Na noite passada, clamei a Deus para que me recolhesse para perto de si mas como ele poderia fazer isso? Eu estou tão suja, tão impura e tão indigna do seu amor. Eu estou deplorável. Eu sou miserável.

Pouco a pouco minhas esperanças vão se esvaindo, enquanto os fantasmas aumentam e me assombram dia após dia e eu tenho medo.

Me sinto sozinha.

Me sinto desamparada.

Essa folha de papel na qual escrevo parece ser meu único refugio, minha única maneira de dizer o que eu estou sentindo, a única maneira de expressar toda dor e toda angústia que invadem meu peito e me debilitam.

Eu não queria que minha família estivesse passando por isso.
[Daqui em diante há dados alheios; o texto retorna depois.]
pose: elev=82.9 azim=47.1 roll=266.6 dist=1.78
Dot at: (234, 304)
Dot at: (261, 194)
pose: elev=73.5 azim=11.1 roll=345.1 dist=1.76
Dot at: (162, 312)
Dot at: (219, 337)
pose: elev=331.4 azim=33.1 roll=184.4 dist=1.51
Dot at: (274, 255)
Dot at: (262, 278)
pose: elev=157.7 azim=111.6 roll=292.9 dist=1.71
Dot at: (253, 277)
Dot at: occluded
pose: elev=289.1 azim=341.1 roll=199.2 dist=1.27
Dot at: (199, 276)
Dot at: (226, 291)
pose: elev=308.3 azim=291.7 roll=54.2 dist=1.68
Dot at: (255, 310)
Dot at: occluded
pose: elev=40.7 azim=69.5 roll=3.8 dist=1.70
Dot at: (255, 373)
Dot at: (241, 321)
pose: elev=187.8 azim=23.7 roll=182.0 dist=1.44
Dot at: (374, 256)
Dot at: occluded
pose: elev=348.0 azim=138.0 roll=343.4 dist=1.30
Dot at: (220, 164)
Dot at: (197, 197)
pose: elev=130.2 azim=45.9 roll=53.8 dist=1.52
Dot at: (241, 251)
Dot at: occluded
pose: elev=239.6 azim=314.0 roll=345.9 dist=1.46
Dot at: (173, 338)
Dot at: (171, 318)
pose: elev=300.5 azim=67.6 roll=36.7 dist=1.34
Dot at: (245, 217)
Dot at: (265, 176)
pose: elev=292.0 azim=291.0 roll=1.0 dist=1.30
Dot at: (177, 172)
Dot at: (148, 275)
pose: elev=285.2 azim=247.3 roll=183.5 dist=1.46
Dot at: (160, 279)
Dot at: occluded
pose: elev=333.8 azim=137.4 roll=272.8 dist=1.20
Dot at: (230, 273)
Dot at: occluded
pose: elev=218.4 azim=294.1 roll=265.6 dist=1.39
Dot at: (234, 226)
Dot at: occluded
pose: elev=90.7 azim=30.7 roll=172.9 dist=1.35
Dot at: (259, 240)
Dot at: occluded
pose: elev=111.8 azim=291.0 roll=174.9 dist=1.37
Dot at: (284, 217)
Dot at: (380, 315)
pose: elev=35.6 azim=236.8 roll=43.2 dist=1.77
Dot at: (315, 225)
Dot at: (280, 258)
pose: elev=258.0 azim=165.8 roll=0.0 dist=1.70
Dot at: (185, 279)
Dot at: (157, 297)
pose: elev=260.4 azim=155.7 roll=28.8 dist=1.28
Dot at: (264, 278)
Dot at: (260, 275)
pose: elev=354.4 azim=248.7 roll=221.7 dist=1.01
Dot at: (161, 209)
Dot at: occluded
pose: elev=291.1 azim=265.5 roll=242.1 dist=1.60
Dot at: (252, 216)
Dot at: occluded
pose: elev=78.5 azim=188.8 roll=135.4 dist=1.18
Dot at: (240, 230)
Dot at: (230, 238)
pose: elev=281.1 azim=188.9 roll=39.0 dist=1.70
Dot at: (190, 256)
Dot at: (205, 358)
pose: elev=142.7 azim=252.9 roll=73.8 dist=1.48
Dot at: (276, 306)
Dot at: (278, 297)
Eu não queria passar por isso e penso constantemente se enquanto ele ceifou a minha pureza não deveria ter ceifado também o meu sopro de vida. Seria menos dolorido. Eu não estaria presa nesse corpo imundo.

Eu tenho nojo de mim. Tenho nojo desse corpo e ainda posso sentir o seu calor em meu corpo, posso senti-lo em meu ventre, posso sentir o seu cheiro, o seu suor e ouço sua voz em meus sonhos. Deus, eu te clamo, tira esse fardo de minhas costas. Oh, meu Pai, remove essas lembranças da minha mente, apaga esse cheiro da minha memória. Pai, liberta-me desse corpo e dessa prisão.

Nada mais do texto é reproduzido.